J'ai pratiqué le placement à domicile, dont l'intérêt réside dans la disponibilité immédiate d'une place. L'idée initiale était de disposer d'un service de placement en relais pour les moments de crise ou de difficulté. Cela peut être pertinent sous cette condition, mais ce n'est pas une solution aux problèmes de manque de places. En effet, il faudrait qu'une place soit disponible pour l'enfant, place qu'il n'occuperait que sporadiquement, lorsque sa famille est dépassée ou que l'enfant est angoissé.
De nombreuses mesures ont été créées. À l'époque où Mme Cécile Mamelin et moi-même exercions, nous ne disposions que de l'AEMO et du placement. En réalité, les mesures qui se sont ajoutées existaient déjà. Ainsi, le placement à domicile n'est rien d'autre qu'un placement avec des droits de visite et d'hébergement très élargis. Sinon, il s'agit d'une mesure éducative renforcée, où le rythme de présence de l'éducateur est insuffisant. La flexibilité devrait exister dans un cadre plus large, mais toutes ces mesures complexifient le système sans résoudre les problématiques.

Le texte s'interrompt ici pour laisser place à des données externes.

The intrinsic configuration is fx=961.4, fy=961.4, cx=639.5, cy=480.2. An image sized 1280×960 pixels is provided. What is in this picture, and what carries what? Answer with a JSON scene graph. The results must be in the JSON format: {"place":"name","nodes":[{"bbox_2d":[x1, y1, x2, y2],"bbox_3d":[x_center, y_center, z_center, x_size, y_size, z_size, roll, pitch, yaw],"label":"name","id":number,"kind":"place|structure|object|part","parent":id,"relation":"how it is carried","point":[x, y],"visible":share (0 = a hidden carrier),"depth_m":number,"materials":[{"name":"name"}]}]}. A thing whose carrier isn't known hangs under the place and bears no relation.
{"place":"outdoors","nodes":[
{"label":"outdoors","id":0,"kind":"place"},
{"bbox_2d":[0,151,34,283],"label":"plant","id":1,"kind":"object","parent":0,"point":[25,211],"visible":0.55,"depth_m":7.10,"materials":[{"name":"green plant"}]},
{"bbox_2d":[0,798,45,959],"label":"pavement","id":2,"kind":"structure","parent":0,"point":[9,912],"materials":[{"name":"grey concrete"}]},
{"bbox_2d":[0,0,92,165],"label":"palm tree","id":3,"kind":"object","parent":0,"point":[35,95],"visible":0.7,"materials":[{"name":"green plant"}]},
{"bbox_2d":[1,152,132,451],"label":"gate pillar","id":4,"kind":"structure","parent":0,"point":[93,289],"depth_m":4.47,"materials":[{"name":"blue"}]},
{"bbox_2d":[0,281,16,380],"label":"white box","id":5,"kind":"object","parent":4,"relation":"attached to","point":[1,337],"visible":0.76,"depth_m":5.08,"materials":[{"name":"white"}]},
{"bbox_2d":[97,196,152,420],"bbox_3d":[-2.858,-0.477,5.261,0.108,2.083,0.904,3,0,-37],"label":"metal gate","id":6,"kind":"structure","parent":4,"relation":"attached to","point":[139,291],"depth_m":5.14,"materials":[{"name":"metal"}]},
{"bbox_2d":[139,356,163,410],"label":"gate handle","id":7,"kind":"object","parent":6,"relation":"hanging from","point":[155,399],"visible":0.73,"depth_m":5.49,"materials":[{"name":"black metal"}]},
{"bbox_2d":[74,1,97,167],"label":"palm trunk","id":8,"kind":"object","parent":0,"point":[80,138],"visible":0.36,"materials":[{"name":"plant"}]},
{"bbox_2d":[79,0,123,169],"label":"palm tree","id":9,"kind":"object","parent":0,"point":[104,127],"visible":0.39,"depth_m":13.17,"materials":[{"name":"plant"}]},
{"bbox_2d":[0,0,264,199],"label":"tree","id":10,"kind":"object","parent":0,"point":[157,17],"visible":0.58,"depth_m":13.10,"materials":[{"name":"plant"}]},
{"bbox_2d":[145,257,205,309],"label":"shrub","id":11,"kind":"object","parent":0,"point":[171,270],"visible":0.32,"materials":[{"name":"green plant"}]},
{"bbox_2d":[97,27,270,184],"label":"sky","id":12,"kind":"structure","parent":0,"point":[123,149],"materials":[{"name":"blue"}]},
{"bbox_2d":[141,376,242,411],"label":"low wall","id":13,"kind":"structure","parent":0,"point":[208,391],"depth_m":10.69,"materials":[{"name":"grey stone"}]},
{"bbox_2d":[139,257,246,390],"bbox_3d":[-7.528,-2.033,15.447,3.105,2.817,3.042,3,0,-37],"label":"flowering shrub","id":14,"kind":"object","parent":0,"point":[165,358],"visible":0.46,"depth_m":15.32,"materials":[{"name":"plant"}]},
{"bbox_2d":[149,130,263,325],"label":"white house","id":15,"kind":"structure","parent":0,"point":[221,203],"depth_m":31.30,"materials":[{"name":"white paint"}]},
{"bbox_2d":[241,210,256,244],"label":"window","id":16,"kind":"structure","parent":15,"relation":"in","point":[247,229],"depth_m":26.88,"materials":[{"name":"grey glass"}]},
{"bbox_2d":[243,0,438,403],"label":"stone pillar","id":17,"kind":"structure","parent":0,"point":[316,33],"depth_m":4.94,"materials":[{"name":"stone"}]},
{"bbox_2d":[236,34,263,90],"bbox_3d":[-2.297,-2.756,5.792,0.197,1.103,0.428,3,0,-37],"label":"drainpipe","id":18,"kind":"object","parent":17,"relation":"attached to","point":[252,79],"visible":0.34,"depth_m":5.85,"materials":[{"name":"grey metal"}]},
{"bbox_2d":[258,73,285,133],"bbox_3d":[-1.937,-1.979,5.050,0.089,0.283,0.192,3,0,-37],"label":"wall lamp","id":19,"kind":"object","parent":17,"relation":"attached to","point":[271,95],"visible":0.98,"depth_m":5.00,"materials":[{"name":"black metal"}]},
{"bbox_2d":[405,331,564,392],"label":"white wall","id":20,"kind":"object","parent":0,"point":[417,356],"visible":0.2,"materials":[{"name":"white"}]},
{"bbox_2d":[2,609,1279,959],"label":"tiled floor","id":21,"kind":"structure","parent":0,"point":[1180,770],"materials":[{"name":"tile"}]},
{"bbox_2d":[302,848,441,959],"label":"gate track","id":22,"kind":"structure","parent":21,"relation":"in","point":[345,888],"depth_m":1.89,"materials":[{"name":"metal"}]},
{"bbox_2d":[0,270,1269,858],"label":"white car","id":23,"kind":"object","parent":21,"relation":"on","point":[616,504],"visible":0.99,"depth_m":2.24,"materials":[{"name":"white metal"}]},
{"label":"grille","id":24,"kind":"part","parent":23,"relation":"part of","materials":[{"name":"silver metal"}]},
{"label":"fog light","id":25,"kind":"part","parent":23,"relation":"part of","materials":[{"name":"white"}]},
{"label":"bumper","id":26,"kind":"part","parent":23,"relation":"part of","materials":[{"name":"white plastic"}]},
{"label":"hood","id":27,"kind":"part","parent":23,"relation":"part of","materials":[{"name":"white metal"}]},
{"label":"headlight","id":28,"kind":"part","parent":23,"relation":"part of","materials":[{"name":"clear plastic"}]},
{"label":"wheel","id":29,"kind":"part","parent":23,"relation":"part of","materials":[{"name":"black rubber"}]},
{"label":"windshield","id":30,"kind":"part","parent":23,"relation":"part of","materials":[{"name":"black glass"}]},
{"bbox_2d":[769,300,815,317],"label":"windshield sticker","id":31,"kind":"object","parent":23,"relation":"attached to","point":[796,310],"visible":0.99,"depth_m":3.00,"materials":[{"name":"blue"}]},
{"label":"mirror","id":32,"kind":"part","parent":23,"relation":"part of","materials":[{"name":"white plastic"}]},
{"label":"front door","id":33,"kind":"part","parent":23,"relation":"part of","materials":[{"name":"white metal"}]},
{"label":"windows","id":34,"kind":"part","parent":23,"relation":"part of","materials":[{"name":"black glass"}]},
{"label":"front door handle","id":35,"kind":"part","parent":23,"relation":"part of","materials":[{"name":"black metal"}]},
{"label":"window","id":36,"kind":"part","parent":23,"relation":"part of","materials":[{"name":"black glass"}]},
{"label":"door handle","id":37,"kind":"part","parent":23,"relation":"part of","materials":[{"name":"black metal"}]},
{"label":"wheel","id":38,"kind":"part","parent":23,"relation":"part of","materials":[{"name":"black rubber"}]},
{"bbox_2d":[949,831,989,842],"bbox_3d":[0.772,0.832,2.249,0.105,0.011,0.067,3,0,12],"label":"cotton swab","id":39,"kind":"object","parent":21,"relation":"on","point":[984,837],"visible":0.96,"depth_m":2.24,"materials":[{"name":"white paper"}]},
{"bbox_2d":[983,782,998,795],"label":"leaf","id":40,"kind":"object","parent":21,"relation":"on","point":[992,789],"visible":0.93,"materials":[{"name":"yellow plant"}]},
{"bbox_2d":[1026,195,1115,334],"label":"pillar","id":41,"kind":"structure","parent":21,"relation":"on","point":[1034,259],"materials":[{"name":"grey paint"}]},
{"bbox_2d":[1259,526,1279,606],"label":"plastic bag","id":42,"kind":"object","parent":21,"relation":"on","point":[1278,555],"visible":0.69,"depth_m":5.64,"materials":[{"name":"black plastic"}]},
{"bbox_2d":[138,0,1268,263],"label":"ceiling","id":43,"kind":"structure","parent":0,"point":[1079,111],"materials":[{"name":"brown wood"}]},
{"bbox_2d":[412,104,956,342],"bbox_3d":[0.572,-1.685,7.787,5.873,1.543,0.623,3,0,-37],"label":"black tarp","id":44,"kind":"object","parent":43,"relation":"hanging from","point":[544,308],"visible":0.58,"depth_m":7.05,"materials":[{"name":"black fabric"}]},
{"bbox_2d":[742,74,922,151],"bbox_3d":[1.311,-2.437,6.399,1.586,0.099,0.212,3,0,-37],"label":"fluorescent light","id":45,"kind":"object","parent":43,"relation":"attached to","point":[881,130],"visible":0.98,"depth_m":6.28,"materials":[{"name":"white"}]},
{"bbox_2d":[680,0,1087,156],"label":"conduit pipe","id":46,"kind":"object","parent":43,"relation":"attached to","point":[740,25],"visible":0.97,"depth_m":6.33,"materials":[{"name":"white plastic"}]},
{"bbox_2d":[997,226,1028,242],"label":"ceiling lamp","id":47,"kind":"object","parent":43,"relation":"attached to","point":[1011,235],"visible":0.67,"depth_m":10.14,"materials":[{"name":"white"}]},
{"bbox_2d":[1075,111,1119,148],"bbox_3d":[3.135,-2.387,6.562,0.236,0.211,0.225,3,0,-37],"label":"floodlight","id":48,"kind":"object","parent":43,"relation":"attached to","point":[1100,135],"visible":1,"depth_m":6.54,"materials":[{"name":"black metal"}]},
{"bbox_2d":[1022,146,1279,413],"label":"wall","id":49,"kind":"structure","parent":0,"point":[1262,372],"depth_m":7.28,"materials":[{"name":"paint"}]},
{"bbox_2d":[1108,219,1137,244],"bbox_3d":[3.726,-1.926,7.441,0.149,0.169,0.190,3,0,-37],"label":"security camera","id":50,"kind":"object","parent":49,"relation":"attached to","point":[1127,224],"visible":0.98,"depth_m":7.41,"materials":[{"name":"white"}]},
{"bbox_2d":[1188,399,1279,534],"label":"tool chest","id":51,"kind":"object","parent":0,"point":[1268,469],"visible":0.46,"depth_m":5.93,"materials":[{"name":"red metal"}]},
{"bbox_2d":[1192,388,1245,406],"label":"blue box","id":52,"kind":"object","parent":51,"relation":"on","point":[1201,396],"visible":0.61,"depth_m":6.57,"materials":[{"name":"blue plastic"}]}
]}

De même, la non-exécution des placements n'est pas une nouveauté. Lorsque j'étais juge des enfants, les placements n'étaient déjà pas exécutés. J'ai d'ailleurs eu un différend avec le responsable de l'ASE qui m'avait dit : « il est inadmissible que vous soyez les décideurs, et nous les payeurs ». Peut-être est-ce un problème, mais cela fonctionne ainsi. Si le juge des enfants prend des décisions, mais que l'ASE ne les applique pas, quel est l'intérêt de judiciariser les situations ?
On apprécie l'intervention du juge des enfants lorsque la situation se détériore, car il incarne une figure d'autorité. Cependant, en réalité, le juge n'a aucun pouvoir effectif. Cela ne peut fonctionner que si un véritable travail de partenariat est mis en place, en réunissant tous les acteurs. Or les services éducatifs sont très hiérarchisés. Nous avons affaire à des responsables qui gèrent les dossiers sans être présents quotidiennement dans les familles. Pour établir un partenariat efficace, il faut du temps, une ressource dont nous manquons cruellement. C'est souvent cet aspect qui est sacrifié. La situation est extrêmement complexe.

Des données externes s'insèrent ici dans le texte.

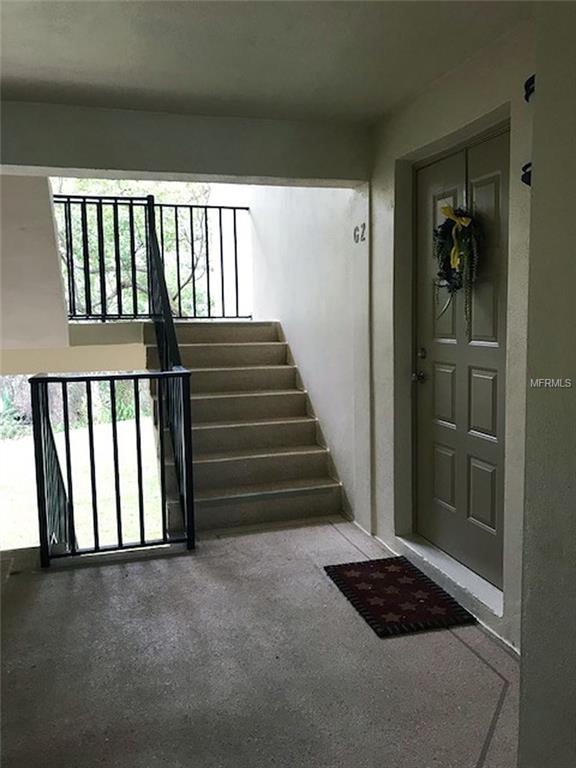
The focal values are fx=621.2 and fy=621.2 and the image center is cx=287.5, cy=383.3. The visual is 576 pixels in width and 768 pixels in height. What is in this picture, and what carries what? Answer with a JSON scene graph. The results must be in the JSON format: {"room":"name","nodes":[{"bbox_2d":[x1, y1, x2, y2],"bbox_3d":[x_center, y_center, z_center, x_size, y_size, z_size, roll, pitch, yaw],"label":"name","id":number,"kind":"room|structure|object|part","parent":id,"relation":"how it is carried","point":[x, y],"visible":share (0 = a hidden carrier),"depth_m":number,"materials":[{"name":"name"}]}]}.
{"room":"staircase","nodes":[
{"label":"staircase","id":0,"kind":"room"},
{"bbox_2d":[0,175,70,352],"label":"upper left wall","id":1,"kind":"structure","parent":0,"point":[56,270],"depth_m":4.72,"materials":[{"name":"white paint"}]},
{"bbox_2d":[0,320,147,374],"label":"landing","id":2,"kind":"structure","parent":0,"point":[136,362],"depth_m":5.11,"materials":[{"name":"paint"}]},
{"bbox_2d":[0,416,166,553],"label":"lawn","id":3,"kind":"structure","parent":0,"point":[38,544],"materials":[{"name":"green plant"}]},
{"bbox_2d":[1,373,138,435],"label":"shrub","id":4,"kind":"object","parent":3,"relation":"on","point":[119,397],"visible":0.25,"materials":[{"name":"green plant"}]},
{"bbox_2d":[0,99,369,185],"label":"ceiling beam","id":5,"kind":"structure","parent":0,"point":[260,166],"depth_m":3.44,"materials":[{"name":"grey paint"}]},
{"bbox_2d":[0,515,517,767],"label":"floor","id":6,"kind":"structure","parent":0,"point":[456,649],"depth_m":2.44,"materials":[{"name":"grey concrete"}]},
{"bbox_2d":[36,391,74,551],"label":"stair railing","id":7,"kind":"object","parent":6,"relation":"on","point":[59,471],"visible":0.51,"depth_m":3.97,"materials":[{"name":"black metal"}]},
{"bbox_2d":[30,369,195,567],"bbox_3d":[-1.018,0.451,3.599,0.845,1.160,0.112,-3,6,-17],"label":"landing railing","id":8,"kind":"object","parent":6,"relation":"on","point":[114,442],"visible":0.99,"depth_m":3.58,"materials":[{"name":"black metal"}]},
{"bbox_2d":[142,319,342,535],"bbox_3d":[-0.445,0.209,4.896,1.226,1.397,2.697,-3,6,-17],"label":"staircase","id":9,"kind":"structure","parent":6,"relation":"on","point":[304,455],"depth_m":4.69,"materials":[{"name":"grey concrete"}]},
{"bbox_2d":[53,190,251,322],"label":"landing railing","id":10,"kind":"object","parent":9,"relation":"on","point":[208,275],"visible":0.77,"depth_m":6.07,"materials":[{"name":"black metal"}]},
{"bbox_2d":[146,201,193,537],"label":"stair railing","id":11,"kind":"object","parent":9,"relation":"attached to","point":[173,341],"visible":0.72,"depth_m":4.47,"materials":[{"name":"black metal"}]},
{"bbox_2d":[324,556,473,636],"bbox_3d":[0.522,1.028,3.084,0.512,0.015,0.712,-3,6,-17],"label":"doormat","id":12,"kind":"object","parent":6,"relation":"on","point":[378,610],"visible":0.99,"depth_m":3.01,"materials":[{"name":"carpet"}]},
{"bbox_2d":[0,0,529,124],"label":"ceiling","id":13,"kind":"structure","parent":0,"point":[125,84],"depth_m":2.60,"materials":[{"name":"white paint"}]},
{"bbox_2d":[237,184,367,532],"bbox_3d":[0.024,-0.910,5.320,0.216,3.718,3.180,-3,6,-17],"label":"stairwell wall","id":14,"kind":"structure","parent":0,"point":[329,200],"depth_m":4.60,"materials":[{"name":"white paint"}]},
{"bbox_2d":[353,222,365,243],"bbox_3d":[0.447,-0.940,3.874,0.021,0.131,0.169,-3,6,-17],"label":"house number","id":15,"kind":"object","parent":14,"relation":"attached to","point":[355,234],"visible":0.97,"depth_m":3.87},
{"bbox_2d":[362,20,535,651],"bbox_3d":[0.888,-0.192,2.811,0.206,2.530,2.321,-3,6,-17],"label":"right wall","id":16,"kind":"structure","parent":0,"point":[388,365],"depth_m":2.95,"materials":[{"name":"paint"}]},
{"bbox_2d":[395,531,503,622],"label":"door threshold","id":17,"kind":"object","parent":16,"relation":"attached to","point":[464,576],"visible":0.53,"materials":[{"name":"white"}]},
{"bbox_2d":[414,126,509,594],"bbox_3d":[0.860,-0.095,3.126,0.134,2.092,0.979,-3,6,-17],"label":"door","id":18,"kind":"structure","parent":16,"relation":"in","point":[485,494],"depth_m":3.10,"materials":[{"name":"grey paint"}]},
{"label":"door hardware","id":19,"kind":"part","parent":18,"relation":"part of","materials":[{"name":"metal"}]},
{"bbox_2d":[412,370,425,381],"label":"door knob","id":20,"kind":"object","parent":18,"relation":"attached to","point":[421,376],"visible":0.95,"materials":[{"name":"silver metal"}]},
{"bbox_2d":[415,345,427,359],"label":"deadbolt","id":21,"kind":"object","parent":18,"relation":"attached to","point":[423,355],"visible":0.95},
{"bbox_2d":[433,204,480,327],"bbox_3d":[0.798,-0.547,2.953,0.149,0.649,0.396,-3,6,-17],"label":"wreath","id":22,"kind":"object","parent":18,"relation":"hanging from","point":[453,262],"visible":0.85,"depth_m":2.93,"materials":[{"name":"green plant"}]},
{"bbox_2d":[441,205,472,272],"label":"yellow bow","id":23,"kind":"object","parent":22,"relation":"attached to","point":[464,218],"visible":0.82,"depth_m":2.91,"materials":[{"name":"yellow fabric"}]},
{"bbox_2d":[518,0,575,767],"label":"right wall","id":24,"kind":"structure","parent":0,"point":[527,459],"depth_m":1.55,"materials":[{"name":"paint"}]},
{"bbox_2d":[521,162,531,186],"bbox_3d":[0.904,-0.771,2.285,0.077,0.105,0.095,-3,6,-17],"label":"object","id":25,"kind":"object","parent":24,"relation":"attached to","point":[527,165],"visible":0.44,"depth_m":2.29,"materials":[{"name":"black metal"}]},
{"bbox_2d":[523,74,534,101],"bbox_3d":[0.919,-1.092,2.279,0.059,0.118,0.137,-3,6,-17],"label":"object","id":26,"kind":"object","parent":24,"relation":"attached to","point":[526,86],"visible":0.52,"depth_m":2.31,"materials":[{"name":"black metal"}]},
{"label":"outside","id":27,"kind":"structure","parent":0,"visible":0},
{"label":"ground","id":28,"kind":"structure","parent":27,"visible":0},
{"bbox_2d":[53,177,213,319],"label":"tree","id":29,"kind":"object","parent":28,"relation":"on","point":[95,244],"visible":0.24,"materials":[{"name":"green plant"}]}
]}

Lorsque j'étais juge des enfants, j'ai eu le cas d'adolescents non placés faute de lieu d'accueil. Ces situations peuvent conduire à des drames. J'ai connu des enfants qui se sont fait violer, alors même que la mesure de placement était ordonnée. D'autres enfants sont morts, alors même que la mesure de placement était également ordonnée, mais non exécutée.

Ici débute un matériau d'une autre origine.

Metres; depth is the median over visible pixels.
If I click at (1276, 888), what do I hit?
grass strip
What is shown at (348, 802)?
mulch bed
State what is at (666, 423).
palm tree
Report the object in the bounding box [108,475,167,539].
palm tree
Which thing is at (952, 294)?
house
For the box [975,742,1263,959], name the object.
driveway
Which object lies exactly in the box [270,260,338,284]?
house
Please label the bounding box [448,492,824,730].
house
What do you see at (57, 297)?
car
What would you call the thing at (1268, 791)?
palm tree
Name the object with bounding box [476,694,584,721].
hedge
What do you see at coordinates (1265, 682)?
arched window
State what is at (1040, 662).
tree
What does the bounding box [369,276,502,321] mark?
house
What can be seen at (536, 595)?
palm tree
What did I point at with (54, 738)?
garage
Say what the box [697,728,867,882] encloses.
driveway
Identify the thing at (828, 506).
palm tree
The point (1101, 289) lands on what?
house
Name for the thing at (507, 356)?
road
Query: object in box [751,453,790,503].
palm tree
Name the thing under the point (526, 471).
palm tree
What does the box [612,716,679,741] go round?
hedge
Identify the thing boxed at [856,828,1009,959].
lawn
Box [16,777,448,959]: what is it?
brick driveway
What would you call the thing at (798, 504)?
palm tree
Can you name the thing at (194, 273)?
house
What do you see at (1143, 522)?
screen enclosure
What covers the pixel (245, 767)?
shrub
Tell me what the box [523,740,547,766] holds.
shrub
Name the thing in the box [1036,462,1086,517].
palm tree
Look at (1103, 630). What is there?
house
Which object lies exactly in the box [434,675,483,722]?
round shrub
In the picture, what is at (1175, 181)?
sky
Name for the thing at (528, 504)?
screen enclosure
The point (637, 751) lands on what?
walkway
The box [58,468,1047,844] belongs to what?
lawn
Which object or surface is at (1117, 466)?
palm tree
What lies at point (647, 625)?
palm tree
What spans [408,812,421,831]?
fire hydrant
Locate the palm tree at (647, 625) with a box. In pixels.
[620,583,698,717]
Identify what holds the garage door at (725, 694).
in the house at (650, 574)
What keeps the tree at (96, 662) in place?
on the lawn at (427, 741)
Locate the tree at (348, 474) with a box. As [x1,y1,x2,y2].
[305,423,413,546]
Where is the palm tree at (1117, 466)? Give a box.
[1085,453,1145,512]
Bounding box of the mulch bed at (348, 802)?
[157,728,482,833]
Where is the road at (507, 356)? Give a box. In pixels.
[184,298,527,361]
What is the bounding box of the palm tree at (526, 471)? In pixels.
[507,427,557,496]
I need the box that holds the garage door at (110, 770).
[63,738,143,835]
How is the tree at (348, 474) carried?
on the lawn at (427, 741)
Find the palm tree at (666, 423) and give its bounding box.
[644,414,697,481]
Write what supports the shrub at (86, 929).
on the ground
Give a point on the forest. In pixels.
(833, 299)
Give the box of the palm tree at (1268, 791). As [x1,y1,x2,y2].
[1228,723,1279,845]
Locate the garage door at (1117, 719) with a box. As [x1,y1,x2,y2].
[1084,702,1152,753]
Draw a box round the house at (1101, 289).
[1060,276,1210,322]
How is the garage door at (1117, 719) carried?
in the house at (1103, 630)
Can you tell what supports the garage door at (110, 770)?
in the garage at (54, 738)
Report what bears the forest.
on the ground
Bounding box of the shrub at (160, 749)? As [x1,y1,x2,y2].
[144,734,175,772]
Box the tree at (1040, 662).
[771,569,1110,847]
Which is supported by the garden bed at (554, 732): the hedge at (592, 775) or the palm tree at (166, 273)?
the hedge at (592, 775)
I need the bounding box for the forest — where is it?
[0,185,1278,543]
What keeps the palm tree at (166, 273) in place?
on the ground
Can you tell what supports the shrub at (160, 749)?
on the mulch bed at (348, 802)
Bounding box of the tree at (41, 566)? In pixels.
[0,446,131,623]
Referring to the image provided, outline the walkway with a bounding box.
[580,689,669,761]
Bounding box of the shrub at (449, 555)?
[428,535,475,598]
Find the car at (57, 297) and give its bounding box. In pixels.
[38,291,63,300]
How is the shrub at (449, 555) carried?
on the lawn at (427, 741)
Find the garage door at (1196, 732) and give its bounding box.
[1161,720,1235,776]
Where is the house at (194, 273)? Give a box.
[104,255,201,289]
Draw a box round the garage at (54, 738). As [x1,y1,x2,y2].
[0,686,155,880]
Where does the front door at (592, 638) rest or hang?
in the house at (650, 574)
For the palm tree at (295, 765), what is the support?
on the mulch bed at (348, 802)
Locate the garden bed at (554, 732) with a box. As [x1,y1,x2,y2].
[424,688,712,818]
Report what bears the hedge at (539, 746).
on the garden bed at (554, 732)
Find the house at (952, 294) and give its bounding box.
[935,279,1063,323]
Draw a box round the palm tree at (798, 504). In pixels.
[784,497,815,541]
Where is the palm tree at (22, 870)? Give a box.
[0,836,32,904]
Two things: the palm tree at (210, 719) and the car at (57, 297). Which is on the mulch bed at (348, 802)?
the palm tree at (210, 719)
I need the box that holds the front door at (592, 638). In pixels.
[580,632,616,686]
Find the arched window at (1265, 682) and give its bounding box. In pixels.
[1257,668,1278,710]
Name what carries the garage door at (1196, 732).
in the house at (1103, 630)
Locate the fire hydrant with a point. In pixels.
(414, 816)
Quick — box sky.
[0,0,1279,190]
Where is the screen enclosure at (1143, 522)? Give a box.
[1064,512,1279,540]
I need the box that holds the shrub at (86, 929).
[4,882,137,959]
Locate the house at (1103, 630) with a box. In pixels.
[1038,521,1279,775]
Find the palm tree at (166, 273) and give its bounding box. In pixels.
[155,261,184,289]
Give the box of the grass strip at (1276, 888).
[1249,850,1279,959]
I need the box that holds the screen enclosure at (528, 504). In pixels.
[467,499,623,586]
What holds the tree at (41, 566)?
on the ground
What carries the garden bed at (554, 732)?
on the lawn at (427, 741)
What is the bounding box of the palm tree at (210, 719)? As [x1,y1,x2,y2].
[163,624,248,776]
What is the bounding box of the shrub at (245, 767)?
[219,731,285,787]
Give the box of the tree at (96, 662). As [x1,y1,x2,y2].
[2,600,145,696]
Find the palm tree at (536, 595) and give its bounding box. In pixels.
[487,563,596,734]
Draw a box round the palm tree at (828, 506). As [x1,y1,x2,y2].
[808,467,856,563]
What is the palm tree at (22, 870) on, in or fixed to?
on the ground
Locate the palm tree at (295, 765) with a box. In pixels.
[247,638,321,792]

Je comprends que les services de l'ASE soient tétanisés, car ils ignorent où placer les enfants. On traite les dossiers des enfants comme des pions que l'on déplace, alors qu'il faudrait mener un travail de recherche. Il m'est arrivé de téléphoner aux services de placement pour négocier une place. De surcroît, un placement réussi suppose d'adapter le lieu de placement à la problématique de l'enfant. En réalité, cet aspect n'est nullement pris en compte puisque l'on met les enfants là où on trouve de la place.